Google Knowledge Graph Meta Cartridge

Overview

Given the name of an entity, the GKG meta cartridge (MC) uses the Google Knowledge Graph Search API to search the Google Knowledge Graph for matching entities. Matching entities' descriptions are returned as Linked Data.

The GKG MC relies on the committed output of 'content' MCs which precede it in the Sponger's meta cartridge queue. The content MCs perform NER on the input content, identifying people, places, organizations etc, all expressed as virtrdfmec: 'meta entity' classes (see graph <http://www.openlinksw.com/schemas/virtrdf-meta-entity-class>), and which also act as inference base classes for collecting similar classes emitted by extractor cartridges (e.g. foaf:Person, dbpedia-owl:Person).
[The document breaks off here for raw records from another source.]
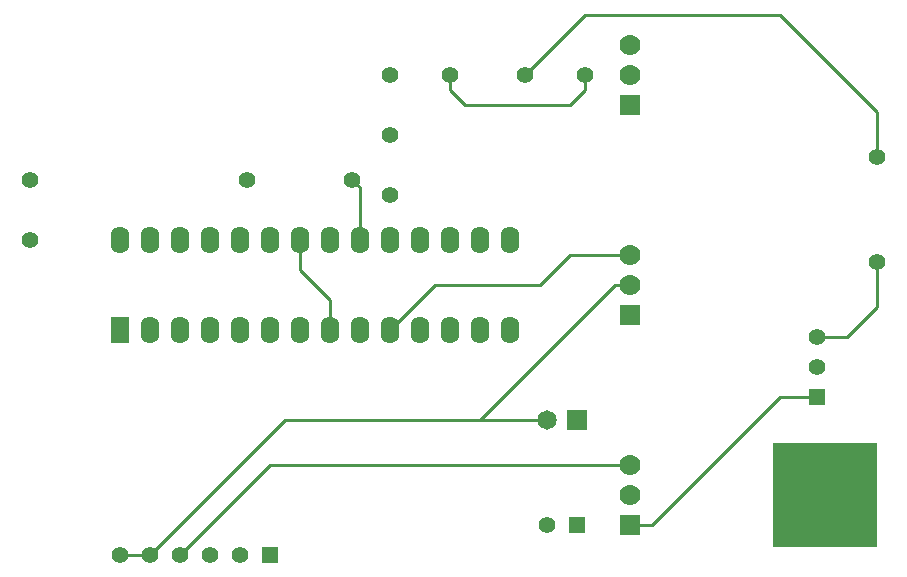
<source format=gtl>
G04 (created by PCBNEW (2013-07-07 BZR 4022)-stable) date 5/29/2014 5:34:06 PM*
%MOIN*%
G04 Gerber Fmt 3.4, Leading zero omitted, Abs format*
%FSLAX34Y34*%
G01*
G70*
G90*
G04 APERTURE LIST*
%ADD10C,0.00590551*%
%ADD11R,0.07X0.07*%
%ADD12C,0.07*%
%ADD13R,0.35X0.35*%
%ADD14R,0.055X0.055*%
%ADD15C,0.055*%
%ADD16O,0.062X0.09*%
%ADD17R,0.062X0.09*%
%ADD18R,0.065X0.065*%
%ADD19C,0.065*%
%ADD20C,0.01*%
G04 APERTURE END LIST*
G54D10*
G54D11*
X27000Y-10000D03*
G54D12*
X27000Y-8000D03*
X27000Y-9000D03*
G54D11*
X27000Y-17000D03*
G54D12*
X27000Y-15000D03*
X27000Y-16000D03*
G54D11*
X27000Y-24000D03*
G54D12*
X27000Y-22000D03*
X27000Y-23000D03*
G54D13*
X33500Y-23000D03*
G54D14*
X15000Y-25000D03*
G54D15*
X14000Y-25000D03*
X13000Y-25000D03*
X12000Y-25000D03*
X11000Y-25000D03*
X10000Y-25000D03*
G54D14*
X33250Y-19750D03*
G54D15*
X33250Y-18750D03*
X33250Y-17750D03*
X17750Y-12500D03*
X14250Y-12500D03*
G54D16*
X11000Y-17500D03*
X12000Y-17500D03*
X13000Y-17500D03*
X14000Y-17500D03*
X15000Y-17500D03*
X16000Y-17500D03*
X17000Y-17500D03*
X18000Y-17500D03*
X19000Y-17500D03*
X20000Y-17500D03*
X21000Y-17500D03*
X22000Y-17500D03*
X23000Y-17500D03*
G54D17*
X10000Y-17500D03*
G54D16*
X23000Y-14500D03*
X22000Y-14500D03*
X21000Y-14500D03*
X20000Y-14500D03*
X19000Y-14500D03*
X18000Y-14500D03*
X17000Y-14500D03*
X16000Y-14500D03*
X15000Y-14500D03*
X14000Y-14500D03*
X13000Y-14500D03*
X12000Y-14500D03*
X11000Y-14500D03*
X10000Y-14500D03*
G54D15*
X23500Y-9000D03*
X25500Y-9000D03*
X19000Y-11000D03*
X19000Y-13000D03*
X7000Y-12500D03*
X7000Y-14500D03*
X19000Y-9000D03*
X21000Y-9000D03*
G54D18*
X25250Y-20500D03*
G54D19*
X24250Y-20500D03*
G54D14*
X25250Y-24000D03*
G54D15*
X24250Y-24000D03*
X35250Y-11750D03*
X35250Y-15250D03*
G54D20*
X35250Y-15250D02*
X35250Y-16750D01*
X34250Y-17750D02*
X35250Y-16750D01*
X34250Y-17750D02*
X33250Y-17750D01*
X35250Y-11750D02*
X35250Y-10250D01*
X25500Y-7000D02*
X23500Y-9000D01*
X25500Y-7000D02*
X32000Y-7000D01*
X32000Y-7000D02*
X35250Y-10250D01*
X16000Y-14500D02*
X16000Y-15500D01*
X17000Y-16500D02*
X17000Y-17500D01*
X16000Y-15500D02*
X17000Y-16500D01*
X27000Y-15000D02*
X25000Y-15000D01*
X20500Y-16000D02*
X19000Y-17500D01*
X24000Y-16000D02*
X20500Y-16000D01*
X25000Y-15000D02*
X24000Y-16000D01*
X18000Y-14500D02*
X18000Y-12750D01*
X18000Y-12750D02*
X17750Y-12500D01*
X27000Y-22000D02*
X15000Y-22000D01*
X15000Y-22000D02*
X12000Y-25000D01*
X27000Y-24000D02*
X27750Y-24000D01*
X32000Y-19750D02*
X33250Y-19750D01*
X27750Y-24000D02*
X32000Y-19750D01*
X24250Y-20500D02*
X22000Y-20500D01*
X21000Y-9000D02*
X21000Y-9500D01*
X25500Y-9500D02*
X25500Y-9000D01*
X25000Y-10000D02*
X25500Y-9500D01*
X21500Y-10000D02*
X25000Y-10000D01*
X21000Y-9500D02*
X21500Y-10000D01*
X21000Y-20500D02*
X22000Y-20500D01*
X15500Y-20500D02*
X11000Y-25000D01*
X21000Y-20500D02*
X15500Y-20500D01*
X26500Y-16000D02*
X27000Y-16000D01*
X22000Y-20500D02*
X26500Y-16000D01*
X11000Y-25000D02*
X10000Y-25000D01*
M02*

</source>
The GKG MC gathers named entities identified by NER/NLP content MCs, and performs entity linking against the GKG, using the label of the virtrdfmec entity for the GKG Search API query string.

The GKG meta cartridge is a 'preprocess' MC. The output of the preprocessing MCs is committed before the remaining MCs in the meta cartridge queue are invoked. The latter may make use of the output emitted by the 'content' or 'preprocess' MCs.

API Key

The cartridge requires a Google API key, as describe in Knowledge Graph Search API - Prerequisites. The Knowledge Graph Search API must be enabled in the Google Developers Console and the API key created through the API Manager's Credentials page.
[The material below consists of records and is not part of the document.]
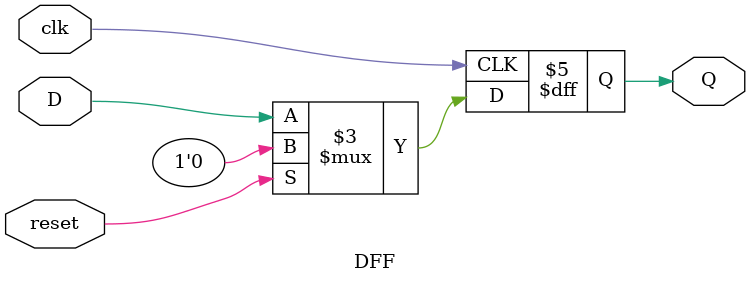
<source format=v>
`timescale 1ns/1ps

module Serial_2_complementer(
   input clk, reset,
   input x,
   output reg q
);

parameter A=1'b0, B=1'b1;
wire state;        
reg next_state;


DFF inst(.clk(clk), .reset(reset), .D(next_state), .Q(state));


always @(*) begin
   case(state)
     A: begin
         if (x == 1'b0) begin
            next_state = A;
            q = 1'b0;
         end else begin
            next_state = B;
            q = 1'b1;
         end
       end

     B: begin
         next_state = B;  
         q = ~x;          
       end
   endcase
end

endmodule



module DFF(
    input clk, reset,
    input D,
    output reg Q
);
always@(posedge clk)begin
     if (reset)
        Q <= 1'b0;  
     else
        Q <= D;
end
endmodule


</source>
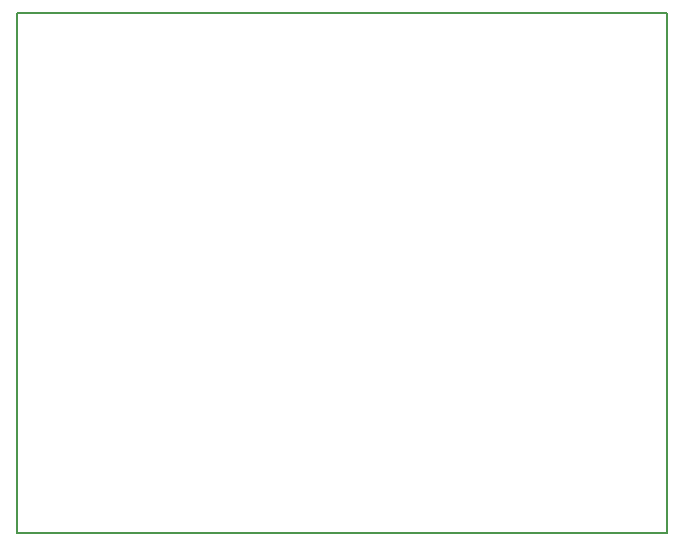
<source format=gm1>
G04 #@! TF.GenerationSoftware,KiCad,Pcbnew,5.1.4-e60b266~84~ubuntu18.04.1*
G04 #@! TF.CreationDate,2019-11-14T17:11:49-08:00*
G04 #@! TF.ProjectId,VehicleAccessoryControllerTestBoard,56656869-636c-4654-9163-636573736f72,0.0*
G04 #@! TF.SameCoordinates,PX7829b80PY4c4b400*
G04 #@! TF.FileFunction,Profile,NP*
%FSLAX46Y46*%
G04 Gerber Fmt 4.6, Leading zero omitted, Abs format (unit mm)*
G04 Created by KiCad (PCBNEW 5.1.4-e60b266~84~ubuntu18.04.1) date 2019-11-14 17:11:49*
%MOMM*%
%LPD*%
G04 APERTURE LIST*
%ADD10C,0.150000*%
G04 APERTURE END LIST*
D10*
X-2000000Y-42000000D02*
X-2000000Y2000000D01*
X53000000Y-42000000D02*
X-2000000Y-42000000D01*
X53000000Y2000000D02*
X53000000Y-42000000D01*
X-2000000Y2000000D02*
X53000000Y2000000D01*
M02*

</source>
Enter the Google API key in the 'API Key' field of the cartridge's options, displayed by selecting the cartridge from the list under Conductor's Meta Cartridges tab (reachable by navigating via the Conductor UI's links 'Linked Data' > 'Sponger' > 'Meta Cartridges').

Cartridge options

max-entities:

Limits the number of entities returned by the GKG search API. The default value of 1 returns the closest GKG match.

min-score:

Only return matching GKG entities with a resultScore greater than or equal to min-score.

match-entity-type:

Only return entities with a type of http://schema.org/{match-entity-type} e.g. Person, Organization, Country etc. A match-entity-type of '*' returns all matching entities, irrespective of their type.

Output

GKG entities have a corresponding Wikipedia entry. These are exposed directly from the cartridge's topic entity through schema:mentions.
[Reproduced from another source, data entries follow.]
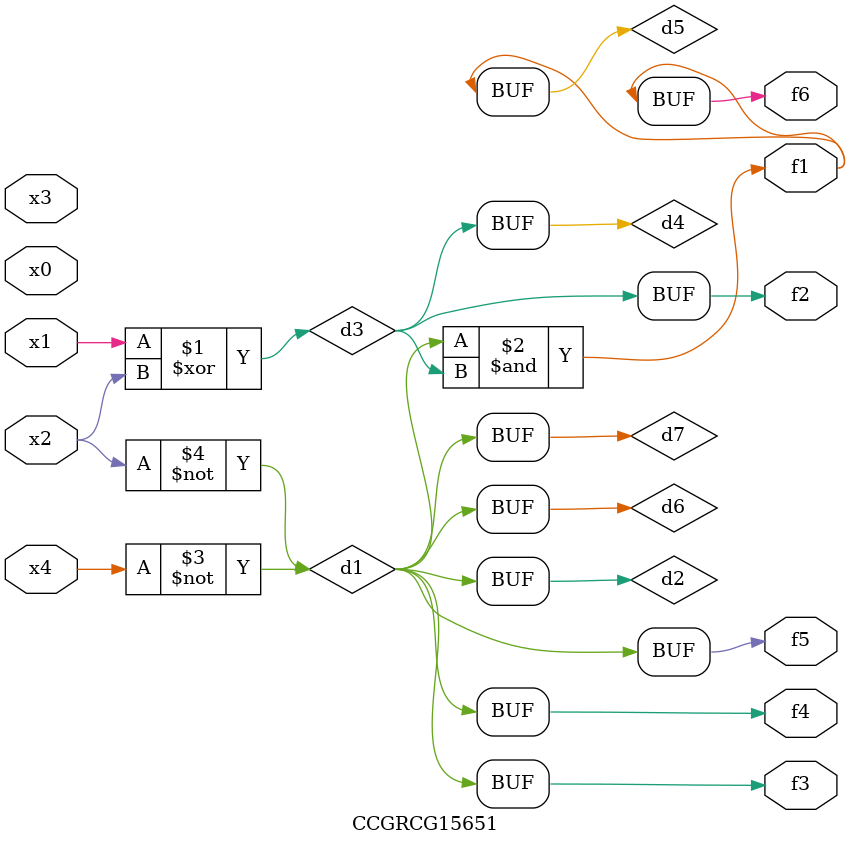
<source format=v>
module CCGRCG15651(
	input x0, x1, x2, x3, x4,
	output f1, f2, f3, f4, f5, f6
);

	wire d1, d2, d3, d4, d5, d6, d7;

	not (d1, x4);
	not (d2, x2);
	xor (d3, x1, x2);
	buf (d4, d3);
	and (d5, d1, d3);
	buf (d6, d1, d2);
	buf (d7, d2);
	assign f1 = d5;
	assign f2 = d4;
	assign f3 = d7;
	assign f4 = d7;
	assign f5 = d7;
	assign f6 = d5;
endmodule

</source>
GKG entities returned by the cartridge are exposed via skos:related. These annotations are described in terms of the Fusepool Annotation Model (FAM). Each annotation has only a body, not a target. A target cannot be provided as this is not an NER meta cartridge. It relies on preceding NER/NLP meta cartridges, higher in the meta cartridge chain, to identify named entities from the source content. The locations of the entity mentions in the source content are unknown to this meta cartridge, so an annotation target isn't created. c.f. the Babelfy meta cartridge, which is an NER meta cartridge and which creates an annotation target.

GKG entities are assigned two types, a schema.org type and a mirroring virtrdfmec type. Mirroring schema.org types as virtrdfmec types allows meta cartridges further down the meta cartridge chain to consume the identified named entities. i.e. to ensure they are included in searches of the data source graph by the 'URL' or 'keyword' MCs, in the next stage of the meta cartridge queue. These URL or keyword meta cartridges search the source graph for specific virtrdfmec types on which to perform further processing. e.g. The LinkedIn meta cartridge searches for virtrdfmec:Person, virtrdfmec:Company and virtrdfmec:Organization instances for lookups. The OpenCorporates meta cartridge searches for virtrdfmec:Organization instances.